By Gary Suarez
It’s rare that a victory lap amounts to much more than gratuitous showboating or preening for your adoring crowd. Yet in 2003, with a planned retirement in his sights, Jay Z went hard in the paint instead of gentle into that good night. The Black Album, which was at the time hailed as his final album, effectively obliterated any and all doubts following his indulgent yet successful The Blueprint 2: The Gift & The Curse. Boasting some of the biggest hip-hop producers of its time —The Neptunes, Timbaland, and Kanye West — the record largely eschewed special guests and put the spotlight firmly on the Brooklyn emcee at what could be considered his creative zenith. With ubiquitous singles like “Dirt Off Your Shoulder” and “99 Problems,” it went triple-platinum in less than two years.
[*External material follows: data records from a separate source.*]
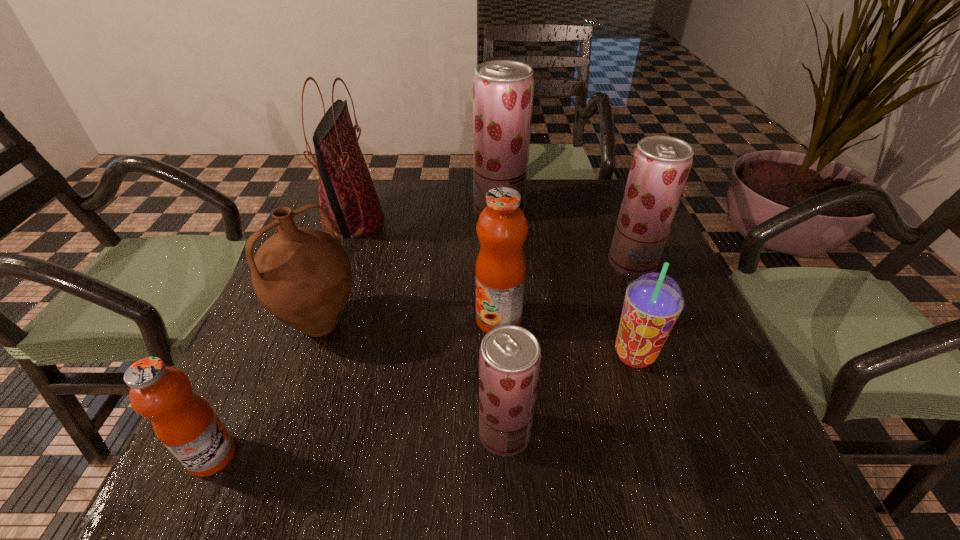
I want to click on free space between the farthest fruit juice and the handbag, so click(x=426, y=215).

This screenshot has width=960, height=540. In order to click on free point between the bigger orange fruit juice and the second smallest strawberry fruit juice in this screenshot , I will do `click(565, 292)`.

I want to click on vacant point located between the smallest strawberry fruit juice and the pitcher, so click(413, 379).

The image size is (960, 540). Identify the location of object that ranks as the second closest to the right orange fruit juice. (509, 356).

The width and height of the screenshot is (960, 540). Identify the location of object that ranks as the fourth closest to the rightmost fruit juice. click(x=509, y=356).

Select which fruit juice is the fourth closest to the tallest fruit juice. Please provide its 2D coordinates. Your answer should be formatted as a tuple, i.e. [(x, y)], where the tuple contains the x and y coordinates of a point satisfying the conditions above.

[(184, 422)]

The height and width of the screenshot is (540, 960). What are the coordinates of `fruit juice that stands as the third closest to the bigger orange fruit juice` in the screenshot? It's located at (503, 90).

Find the location of a particular element. The width and height of the screenshot is (960, 540). strawberry fruit juice object that ranks as the second closest to the left orange fruit juice is located at coordinates (503, 90).

Where is `the second closest strawberry fruit juice relative to the brown pitcher`? The height and width of the screenshot is (540, 960). the second closest strawberry fruit juice relative to the brown pitcher is located at coordinates (503, 90).

This screenshot has height=540, width=960. In order to click on blank area in the image that satisfies the following two spatial constraints: 1. on the front side of the farthest strawberry fruit juice; 2. on the left side of the smoothie in this screenshot , I will do `click(508, 355)`.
Yet 2003 didn’t exactly belong to Shawn Carter, certainly not prior to The Black Album’s November release. Some nine months earlier, 50 Cent’s highly anticipated Get Rich Or Die Tryin’ debuted with robust first week sales bolstered by hype-generating pre-release hits “In Da Club” and “Wanksta.” Having survived an attempt on his life a couple years earlier, the Queens rapper made a name for himself and his G-Unit crew on the mixtape circuit, securing backing and a seven-figure record deal from heavy hitters Dr. Dre and Eminem. With Get Rich Or Die Tryin’s album’s sales reaching platinum-certified status six times over by year’s end, the wise decision to quickly release G-Unit’s Beg For Mercy album added another two million records to that already astounding tally for a new artist.